▶ [What is needed]:
The expected result is a word-for-word copy of the entries, minus any pictures.

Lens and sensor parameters
>>>
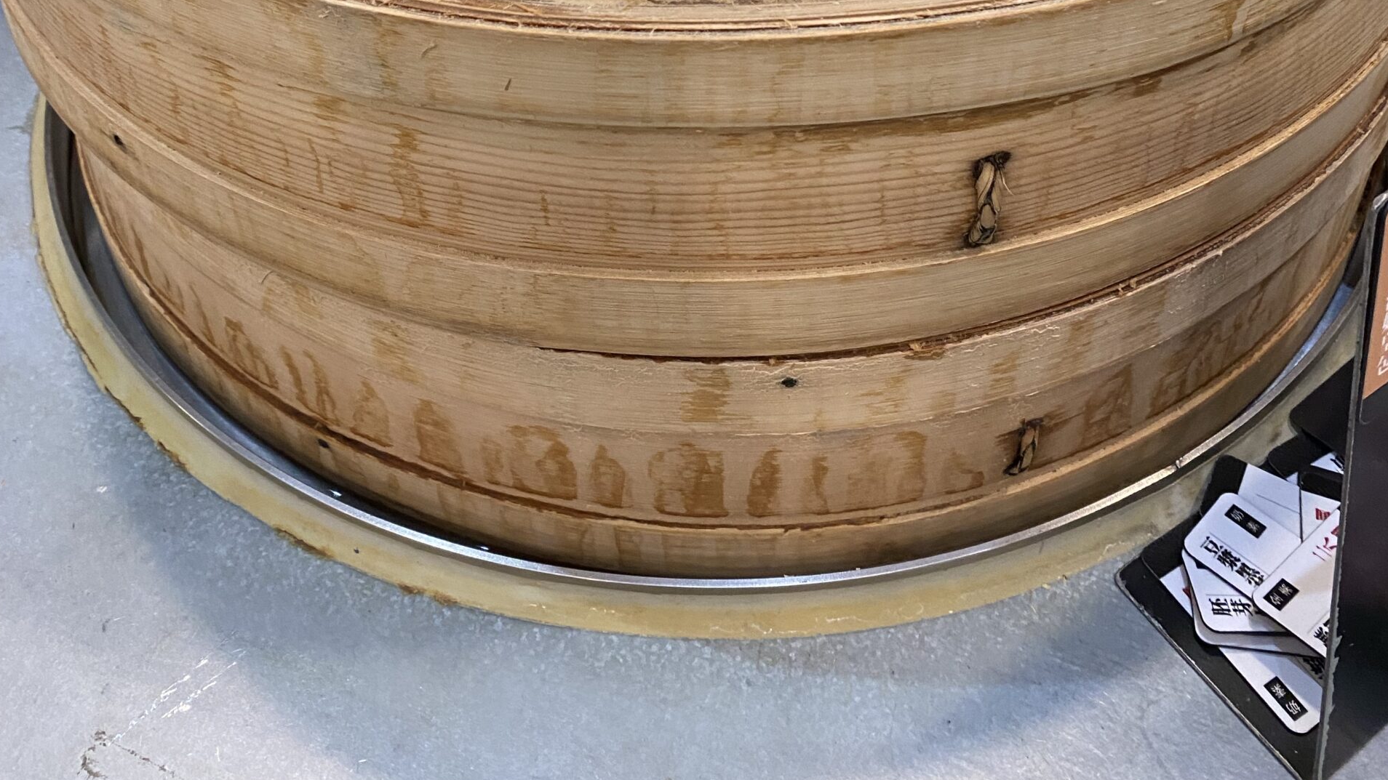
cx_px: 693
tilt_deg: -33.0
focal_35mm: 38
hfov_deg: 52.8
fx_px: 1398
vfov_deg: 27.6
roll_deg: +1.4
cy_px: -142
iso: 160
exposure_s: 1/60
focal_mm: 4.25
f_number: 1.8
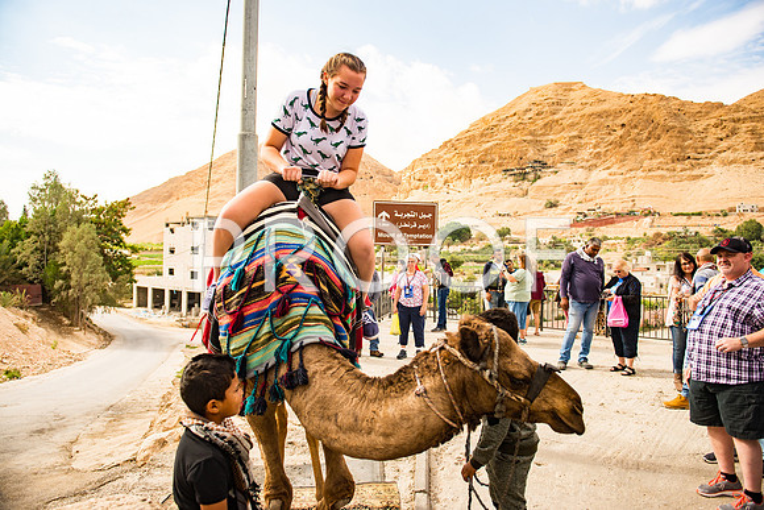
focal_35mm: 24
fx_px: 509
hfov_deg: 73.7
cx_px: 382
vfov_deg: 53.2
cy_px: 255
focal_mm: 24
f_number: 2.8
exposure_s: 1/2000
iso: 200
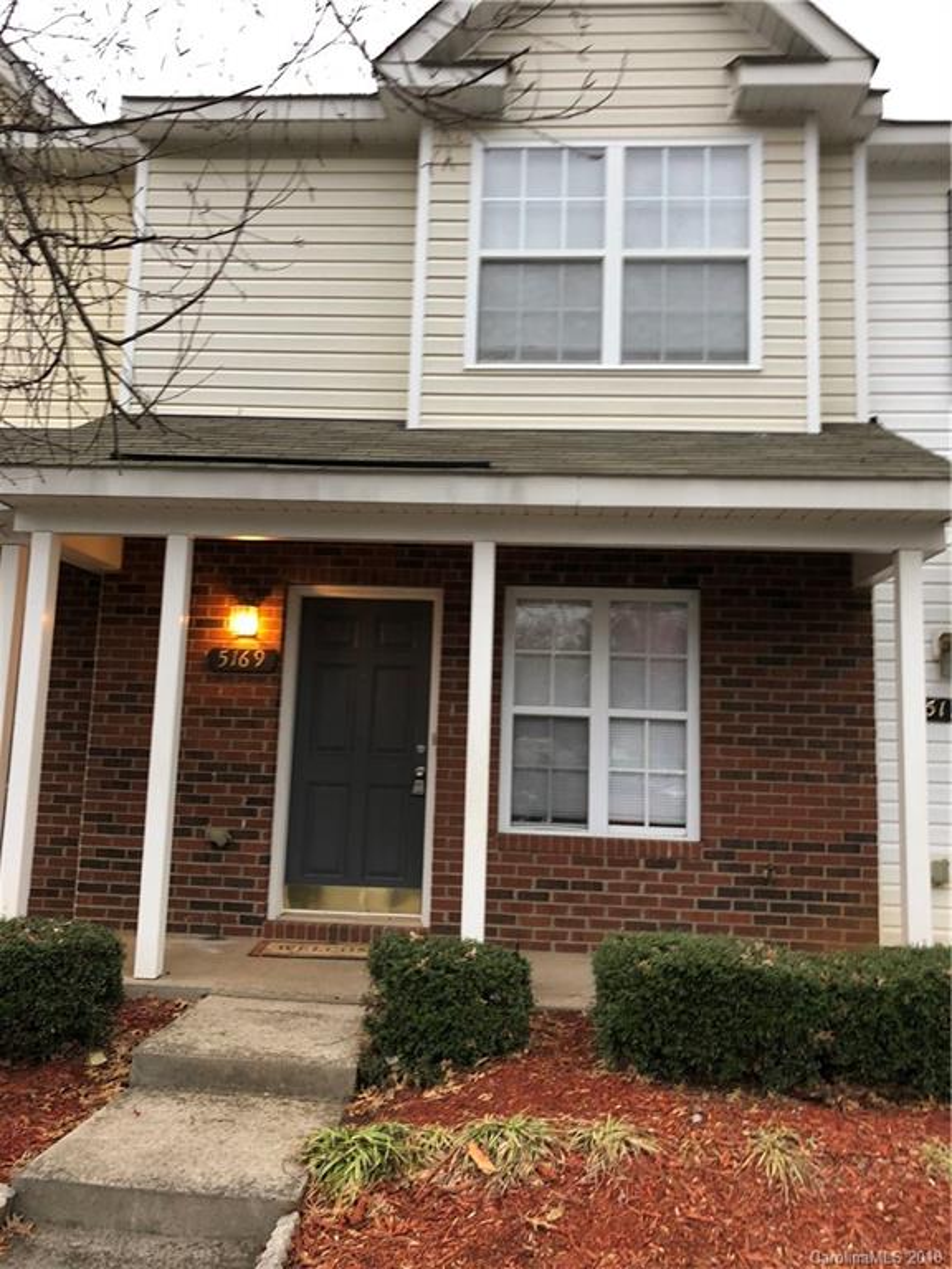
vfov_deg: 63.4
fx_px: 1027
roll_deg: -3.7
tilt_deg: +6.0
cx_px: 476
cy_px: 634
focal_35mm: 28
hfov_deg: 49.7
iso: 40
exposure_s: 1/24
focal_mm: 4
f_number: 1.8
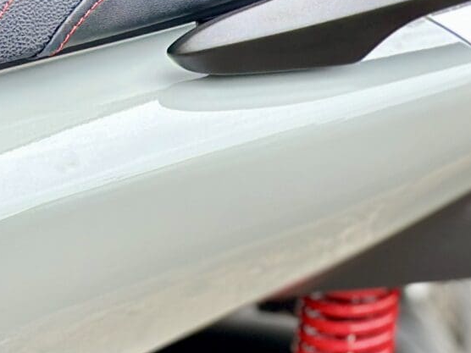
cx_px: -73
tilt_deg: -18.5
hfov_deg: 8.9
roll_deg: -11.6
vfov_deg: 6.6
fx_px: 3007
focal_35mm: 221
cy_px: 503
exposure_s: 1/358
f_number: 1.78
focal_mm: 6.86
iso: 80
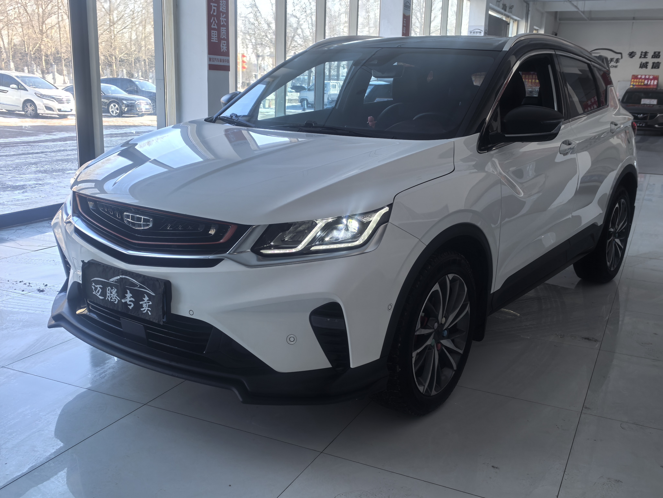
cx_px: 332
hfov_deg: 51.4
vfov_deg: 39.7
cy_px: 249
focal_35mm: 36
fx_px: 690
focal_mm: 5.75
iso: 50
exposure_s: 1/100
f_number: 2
<<<
▶ [Result of this task]:
cx_px: 693
tilt_deg: -33.0
focal_35mm: 38
hfov_deg: 52.8
fx_px: 1398
vfov_deg: 27.6
roll_deg: +1.4
cy_px: -142
iso: 160
exposure_s: 1/60
focal_mm: 4.25
f_number: 1.8
focal_35mm: 24
fx_px: 509
hfov_deg: 73.7
cx_px: 382
vfov_deg: 53.2
cy_px: 255
focal_mm: 24
f_number: 2.8
exposure_s: 1/2000
iso: 200
vfov_deg: 63.4
fx_px: 1027
roll_deg: -3.7
tilt_deg: +6.0
cx_px: 476
cy_px: 634
focal_35mm: 28
hfov_deg: 49.7
iso: 40
exposure_s: 1/24
focal_mm: 4
f_number: 1.8
cx_px: -73
tilt_deg: -18.5
hfov_deg: 8.9
roll_deg: -11.6
vfov_deg: 6.6
fx_px: 3007
focal_35mm: 221
cy_px: 503
exposure_s: 1/358
f_number: 1.78
focal_mm: 6.86
iso: 80
cx_px: 332
hfov_deg: 51.4
vfov_deg: 39.7
cy_px: 249
focal_35mm: 36
fx_px: 690
focal_mm: 5.75
iso: 50
exposure_s: 1/100
f_number: 2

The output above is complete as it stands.